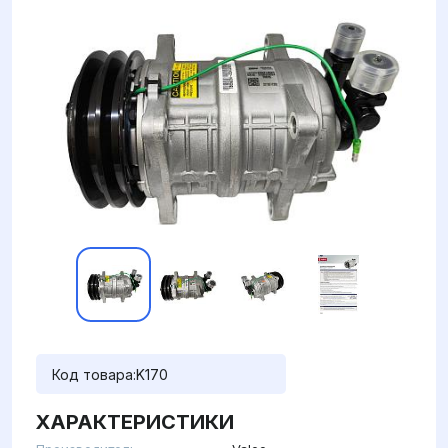
Код товара:
K170
ХАРАКТЕРИСТИКИ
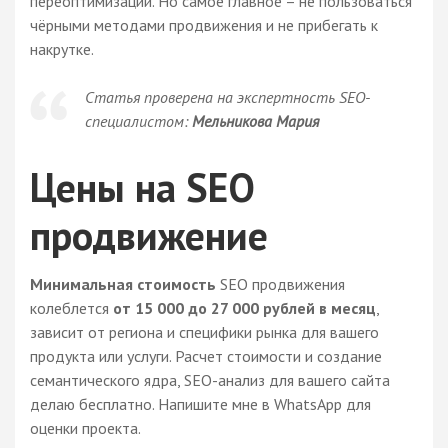
переоптимизации. Но самое главное – не пользоваться
чёрными методами продвижения и не прибегать к
накрутке.
Статья проверена на экспертность SEO-
специалистом:
Мельникова Мария
Цены на SEO
продвижение
Минимальная стоимость
SEO продвижения
колеблется
от 15 000 до 27 000 рублей в месяц
,
зависит от региона и специфики рынка для вашего
продукта или услуги. Расчет стоимости и создание
семантического ядра, SEO-анализ для вашего сайта
делаю бесплатно. Напишите мне в WhatsApp для
оценки проекта.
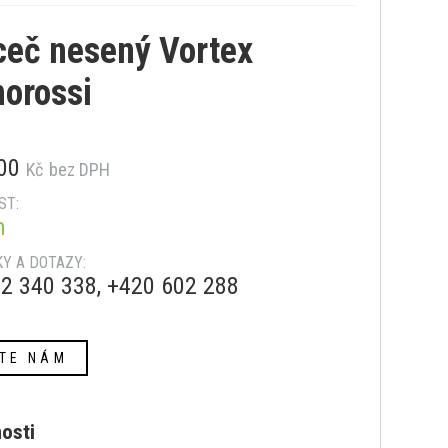
ceč nesený Vortex
orossi
.00
Kč
bez DPH
ST:
m
Y A DOTAZY:
2 340 338, +420 602 288
TE NÁM
nosti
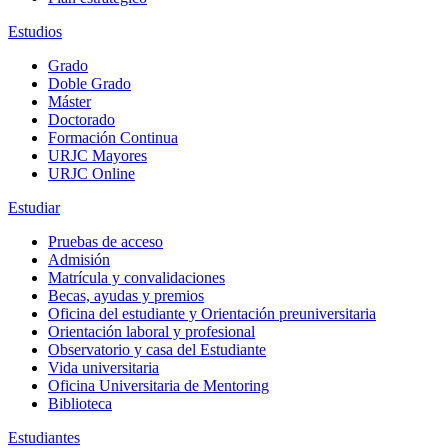
Estudios
Grado
Doble Grado
Máster
Doctorado
Formación Continua
URJC Mayores
URJC Online
Estudiar
Pruebas de acceso
Admisión
Matrícula y convalidaciones
Becas, ayudas y premios
Oficina del estudiante y Orientación preuniversitaria
Orientación laboral y profesional
Observatorio y casa del Estudiante
Vida universitaria
Oficina Universitaria de Mentoring
Biblioteca
Estudiantes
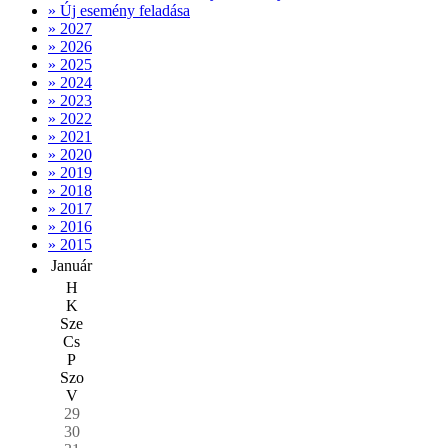
» Új esemény feladása
» 2027
» 2026
» 2025
» 2024
» 2023
» 2022
» 2021
» 2020
» 2019
» 2018
» 2017
» 2016
» 2015
Január
H
K
Sze
Cs
P
Szo
V
29
30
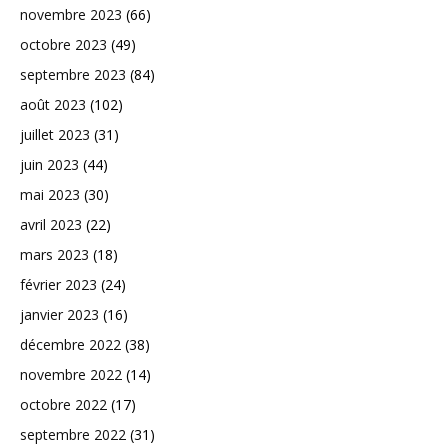
novembre 2023
(66)
octobre 2023
(49)
septembre 2023
(84)
août 2023
(102)
juillet 2023
(31)
juin 2023
(44)
mai 2023
(30)
avril 2023
(22)
mars 2023
(18)
février 2023
(24)
janvier 2023
(16)
décembre 2022
(38)
novembre 2022
(14)
octobre 2022
(17)
septembre 2022
(31)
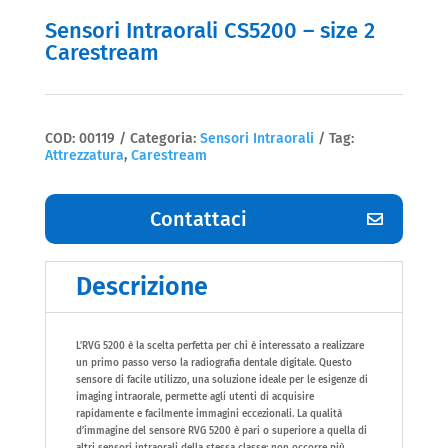
Sensori Intraorali CS5200 – size 2
Carestream
COD:
00119
Categoria:
Sensori Intraorali
Tag:
Attrezzatura
,
Carestream
Contattaci
Descrizione
L’RVG 5200 è la scelta perfetta per chi è interessato a realizzare
un primo passo verso la radiografia dentale digitale. Questo
sensore di facile utilizzo, una soluzione ideale per le esigenze di
imaging intraorale, permette agli utenti di acquisire
rapidamente e facilmente immagini eccezionali. La qualità
d’immagine del sensore RVG 5200 è pari o superiore a quella di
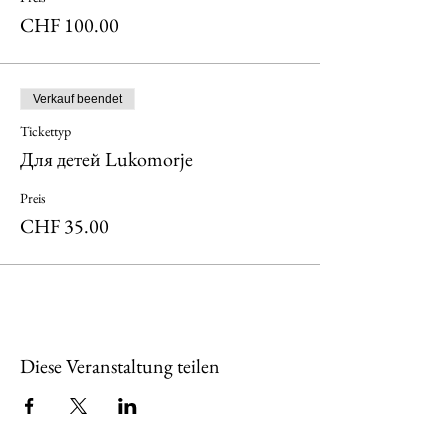
CHF 100.00
Verkauf beendet
Tickettyp
Для детей Lukomorje
Preis
CHF 35.00
Diese Veranstaltung teilen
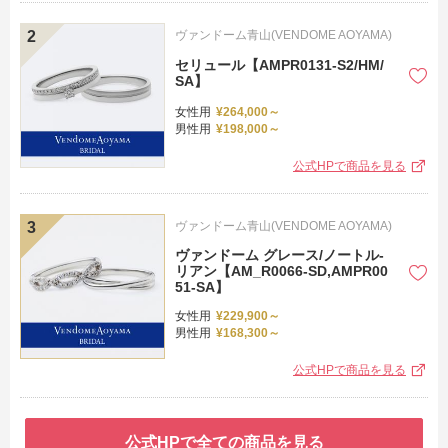
ヴァンドーム青山(VENDOME AOYAMA)
セリュール【AMPR0131-S2/HM/
SA】
女性用
¥264,000～
男性用
¥198,000～
公式HPで商品を見る
ヴァンドーム青山(VENDOME AOYAMA)
ヴァンドーム グレース/ノートル-
リアン【AM_R0066-SD,AMPR00
51-SA】
女性用
¥229,900～
男性用
¥168,300～
公式HPで商品を見る
公式HPで全ての商品を見る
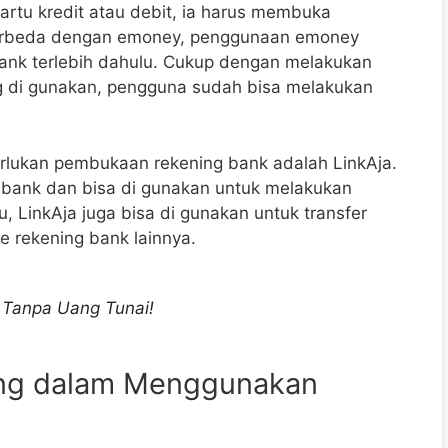
rtu kredit atau debit, ia harus membuka
berbeda dengan emoney, penggunaan emoney
ank terlebih dahulu. Cukup dengan melakukan
ng di gunakan, pengguna sudah bisa melakukan
rlukan pembukaan rekening bank adalah LinkAja.
bank dan bisa di gunakan untuk melakukan
, LinkAja juga bisa di gunakan untuk transfer
 rekening bank lainnya.
 Tanpa Uang Tunai!
ing dalam Menggunakan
+ + + +
● WHAT YOU ARE ASKED TO DO:
Please put the lines of the material from the line with "переоптимизации. Но самое" up to and including the line with "зависит от региона" into a JSON list of strings, one string per line, with blank lines left out.

● EXERCISE ANSWER:
[
  "переоптимизации. Но самое главное – не пользоваться",
  "чёрными методами продвижения и не прибегать к",
  "накрутке.",
  "Статья проверена на экспертность SEO-",
  "специалистом:",
  "Мельникова Мария",
  "Цены на SEO",
  "продвижение",
  "Минимальная стоимость",
  "SEO продвижения",
  "колеблется",
  "от 15 000 до 27 000 рублей в месяц",
  ",",
  "зависит от региона и специфики рынка для вашего"
]